(Entries taken from a collection)
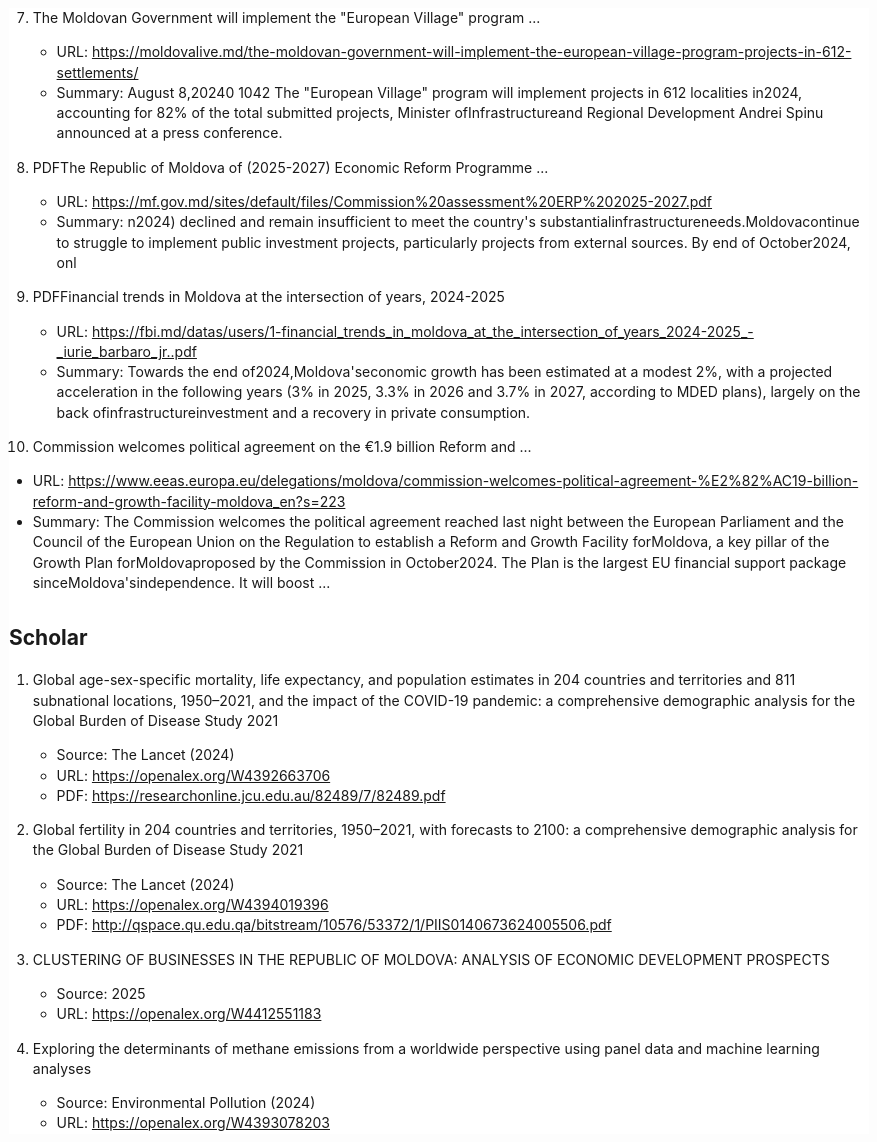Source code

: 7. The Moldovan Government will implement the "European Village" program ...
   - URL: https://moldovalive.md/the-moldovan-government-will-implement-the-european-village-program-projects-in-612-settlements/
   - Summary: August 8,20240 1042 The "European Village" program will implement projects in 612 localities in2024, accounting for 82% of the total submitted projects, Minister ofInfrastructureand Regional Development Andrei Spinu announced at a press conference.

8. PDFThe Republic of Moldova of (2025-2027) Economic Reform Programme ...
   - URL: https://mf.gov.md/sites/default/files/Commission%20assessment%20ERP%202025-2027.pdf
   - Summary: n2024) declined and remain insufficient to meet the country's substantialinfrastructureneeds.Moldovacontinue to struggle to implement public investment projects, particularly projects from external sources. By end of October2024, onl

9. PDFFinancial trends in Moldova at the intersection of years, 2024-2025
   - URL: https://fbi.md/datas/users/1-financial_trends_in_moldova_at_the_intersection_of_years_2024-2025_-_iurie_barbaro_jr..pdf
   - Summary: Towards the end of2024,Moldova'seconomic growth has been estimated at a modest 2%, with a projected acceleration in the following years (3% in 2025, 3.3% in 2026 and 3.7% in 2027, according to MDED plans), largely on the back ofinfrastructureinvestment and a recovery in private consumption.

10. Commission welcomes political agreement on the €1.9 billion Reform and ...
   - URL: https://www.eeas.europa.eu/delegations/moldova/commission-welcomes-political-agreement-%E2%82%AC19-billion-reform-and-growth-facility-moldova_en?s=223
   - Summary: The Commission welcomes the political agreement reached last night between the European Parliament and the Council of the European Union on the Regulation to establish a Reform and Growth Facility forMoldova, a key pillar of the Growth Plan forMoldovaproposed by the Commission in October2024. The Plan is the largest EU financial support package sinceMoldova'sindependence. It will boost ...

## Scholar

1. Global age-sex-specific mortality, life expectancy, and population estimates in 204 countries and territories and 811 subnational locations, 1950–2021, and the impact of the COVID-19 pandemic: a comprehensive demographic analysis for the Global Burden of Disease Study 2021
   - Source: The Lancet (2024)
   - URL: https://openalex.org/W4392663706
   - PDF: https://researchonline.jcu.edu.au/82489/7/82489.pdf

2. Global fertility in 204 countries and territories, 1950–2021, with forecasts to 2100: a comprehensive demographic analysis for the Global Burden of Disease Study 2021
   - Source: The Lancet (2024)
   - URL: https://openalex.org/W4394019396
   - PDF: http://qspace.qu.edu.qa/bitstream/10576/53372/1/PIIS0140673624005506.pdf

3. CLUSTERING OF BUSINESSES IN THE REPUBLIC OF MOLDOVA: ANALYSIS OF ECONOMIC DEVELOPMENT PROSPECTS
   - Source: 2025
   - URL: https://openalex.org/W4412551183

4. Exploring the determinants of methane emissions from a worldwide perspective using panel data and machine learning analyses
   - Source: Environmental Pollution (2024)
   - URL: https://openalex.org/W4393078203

### Task instructions
Restate the records in full and word for word, but keep the pictures out.

### Exercise answer
Source code

: 7. The Moldovan Government will implement the "European Village" program ...
   - URL: https://moldovalive.md/the-moldovan-government-will-implement-the-european-village-program-projects-in-612-settlements/
   - Summary: August 8,20240 1042 The "European Village" program will implement projects in 612 localities in2024, accounting for 82% of the total submitted projects, Minister ofInfrastructureand Regional Development Andrei Spinu announced at a press conference.

8. PDFThe Republic of Moldova of (2025-2027) Economic Reform Programme ...
   - URL: https://mf.gov.md/sites/default/files/Commission%20assessment%20ERP%202025-2027.pdf
   - Summary: n2024) declined and remain insufficient to meet the country's substantialinfrastructureneeds.Moldovacontinue to struggle to implement public investment projects, particularly projects from external sources. By end of October2024, onl

9. PDFFinancial trends in Moldova at the intersection of years, 2024-2025
   - URL: https://fbi.md/datas/users/1-financial_trends_in_moldova_at_the_intersection_of_years_2024-2025_-_iurie_barbaro_jr..pdf
   - Summary: Towards the end of2024,Moldova'seconomic growth has been estimated at a modest 2%, with a projected acceleration in the following years (3% in 2025, 3.3% in 2026 and 3.7% in 2027, according to MDED plans), largely on the back ofinfrastructureinvestment and a recovery in private consumption.

10. Commission welcomes political agreement on the €1.9 billion Reform and ...
   - URL: https://www.eeas.europa.eu/delegations/moldova/commission-welcomes-political-agreement-%E2%82%AC19-billion-reform-and-growth-facility-moldova_en?s=223
   - Summary: The Commission welcomes the political agreement reached last night between the European Parliament and the Council of the European Union on the Regulation to establish a Reform and Growth Facility forMoldova, a key pillar of the Growth Plan forMoldovaproposed by the Commission in October2024. The Plan is the largest EU financial support package sinceMoldova'sindependence. It will boost ...

## Scholar

1. Global age-sex-specific mortality, life expectancy, and population estimates in 204 countries and territories and 811 subnational locations, 1950–2021, and the impact of the COVID-19 pandemic: a comprehensive demographic analysis for the Global Burden of Disease Study 2021
   - Source: The Lancet (2024)
   - URL: https://openalex.org/W4392663706
   - PDF: https://researchonline.jcu.edu.au/82489/7/82489.pdf

2. Global fertility in 204 countries and territories, 1950–2021, with forecasts to 2100: a comprehensive demographic analysis for the Global Burden of Disease Study 2021
   - Source: The Lancet (2024)
   - URL: https://openalex.org/W4394019396
   - PDF: http://qspace.qu.edu.qa/bitstream/10576/53372/1/PIIS0140673624005506.pdf

3. CLUSTERING OF BUSINESSES IN THE REPUBLIC OF MOLDOVA: ANALYSIS OF ECONOMIC DEVELOPMENT PROSPECTS
   - Source: 2025
   - URL: https://openalex.org/W4412551183

4. Exploring the determinants of methane emissions from a worldwide perspective using panel data and machine learning analyses
   - Source: Environmental Pollution (2024)
   - URL: https://openalex.org/W4393078203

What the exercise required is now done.